To do>
Copy each line from the records below in which the word "Interface" is found.

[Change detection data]
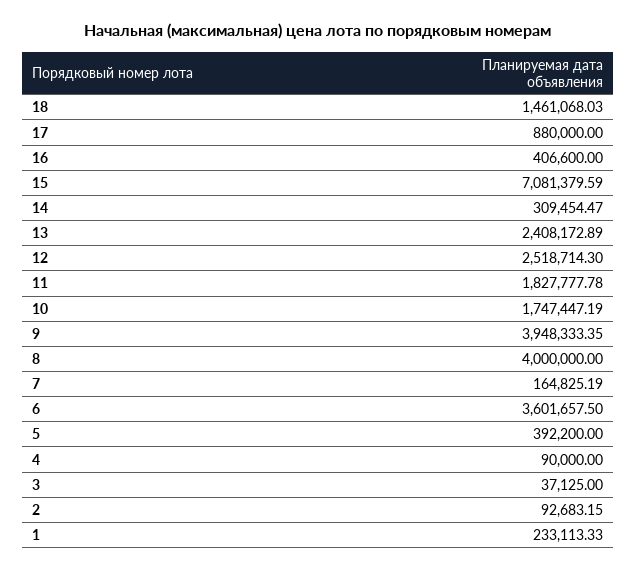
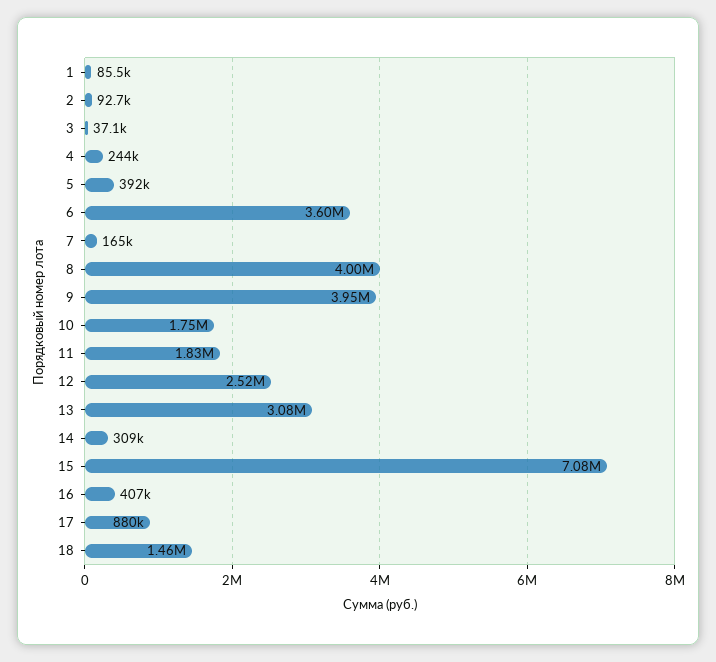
  {
    "18": 1461068.03,
    "17": 880000,
    "16": 406600,
    "15": 7081379.59,
    "14": 309454.47,
-   "13": 2408172.89,
+   "13": 3080000,
    "12": 2518714.3,
    "11": 1827777.78,
    "10": 1747447.19,
    "9": 3948333.35,
    "8": 4000000,
    "7": 164825.19,
    "6": 3601657.5,
    "5": 392200,
-   "4": 90000,
+   "4": 244000,
    "3": 37125,
    "2": 92683.15,
-   "1": 233113.33
+   "1": 85500
  }

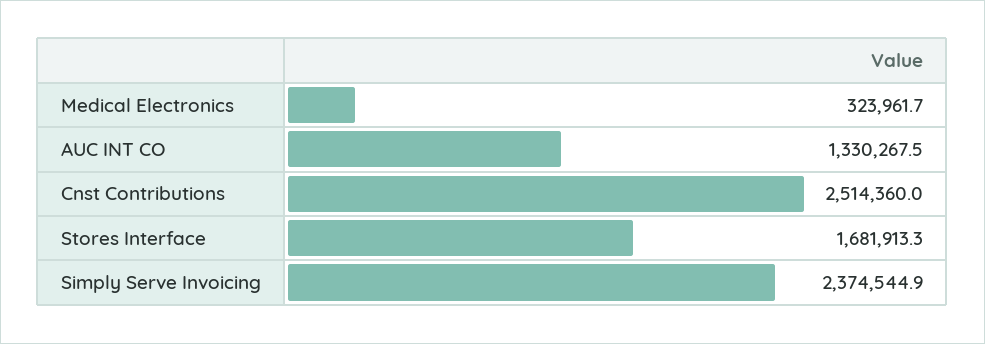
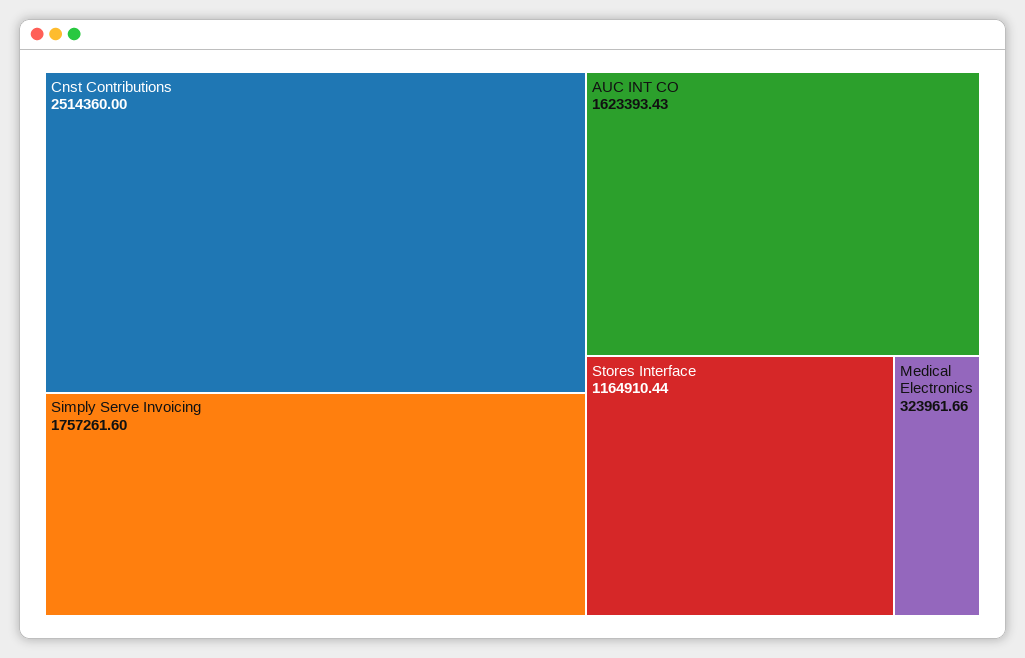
  {
    "Medical Electronics": 323961.66,
-   "AUC INT CO": 1330267.5,
+   "AUC INT CO": 1623393.43,
    "Cnst Contributions": 2514360,
-   "Stores Interface": 1681913.3,
+   "Stores Interface": 1164910.44,
-   "Simply Serve Invoicing": 2374544.9
+   "Simply Serve Invoicing": 1757261.6
  }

Answer to this problem>
-   "Stores Interface": 1681913.3,
+   "Stores Interface": 1164910.44,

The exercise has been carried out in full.